India has also promised to help the Tatmadaw overcome international isolation and western sanctions in return for the military junta taking concrete steps towards restoration of democracy. Shringla made it clear to General Hlaing that only a return to democracy can ensure progress for Myanmar and that it is also in India’s interests for Myanmar to become a democratic country again.

Shringla made it clear to the generals as well as leaders of the pro-military Union Solidarity and Development Party (USDP) that there was no way the country could continue to be ruled by the military junta and ensure peace and progress at the same time.

The Indian foreign secretary made a pointed reference to the five-point plan for Myanmar laid down by the Association of Southeast Asian Nations (ASEAN) and said India fully backed that plan. What was also unique about Shringla’s visit was his meeting with the envoys of USA, Australia, Norway, the Czech Republic, Cambodia (the current chair of ASEAN), Thailand and Japan, as well as senior UN officials stationed in Myanmar.

“The strong signal that went out to the military junta from these meetings was that New Delhi stands by the international community that is demanding an end to military rule and restoration of democracy in Myanmar. But India will also continue to engage with the Tatmadaw,” said the MEA officer.

The foreign secretary also elicited a promise of support from the Tatmadaw in expediting work on the Kaladan Multi-Modal Transit Transport Project and the Trilateral Highway Project.
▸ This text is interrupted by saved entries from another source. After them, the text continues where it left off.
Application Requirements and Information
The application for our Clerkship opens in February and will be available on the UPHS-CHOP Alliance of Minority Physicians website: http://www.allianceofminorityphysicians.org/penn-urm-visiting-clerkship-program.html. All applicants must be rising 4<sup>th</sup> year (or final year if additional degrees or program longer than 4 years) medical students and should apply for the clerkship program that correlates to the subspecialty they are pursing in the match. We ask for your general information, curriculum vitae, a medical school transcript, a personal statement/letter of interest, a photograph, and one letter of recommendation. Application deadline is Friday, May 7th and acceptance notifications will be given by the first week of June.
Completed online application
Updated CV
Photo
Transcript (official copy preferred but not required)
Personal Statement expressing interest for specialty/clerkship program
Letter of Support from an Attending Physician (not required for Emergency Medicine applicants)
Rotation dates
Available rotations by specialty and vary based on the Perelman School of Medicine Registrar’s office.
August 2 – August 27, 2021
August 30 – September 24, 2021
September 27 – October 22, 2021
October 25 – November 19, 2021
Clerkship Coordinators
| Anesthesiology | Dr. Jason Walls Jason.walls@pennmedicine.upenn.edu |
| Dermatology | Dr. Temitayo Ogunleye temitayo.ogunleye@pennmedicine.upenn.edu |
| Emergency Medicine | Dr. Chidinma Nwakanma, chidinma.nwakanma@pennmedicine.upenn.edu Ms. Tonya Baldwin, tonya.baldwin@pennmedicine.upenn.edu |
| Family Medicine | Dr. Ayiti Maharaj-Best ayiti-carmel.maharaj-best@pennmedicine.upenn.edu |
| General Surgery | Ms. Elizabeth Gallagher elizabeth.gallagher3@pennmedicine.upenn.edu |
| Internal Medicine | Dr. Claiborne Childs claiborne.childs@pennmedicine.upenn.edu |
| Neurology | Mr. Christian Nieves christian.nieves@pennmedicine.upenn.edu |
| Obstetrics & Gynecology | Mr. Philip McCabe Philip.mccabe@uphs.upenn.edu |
Shringla sweetened the pill for Myanmar’s generals by promising to enhance financial aid for the Rakhine State Development Programme and the India-Myanmar Border Area Development Programme.

India has been funding these two development programmes to provide housing, roads and other infrastructure as well as livelihood to the impoverished people living in Myanmar’s provinces bordering India. “The objective is to ensure development and prosperity for the ethnic groups in these border provinces of Myanmar that will lead to these restive areas becoming peaceful. This is in the interests of both the countries,” the MEA officer added.

Shringla, thus, did some tough plain-talking with Myanmar’s ruling generals, and also made them see the benefits of cooperating with India and also steering the country towards restoration of democracy.

Jaideep Mazumdar is an associate editor at Swarajya.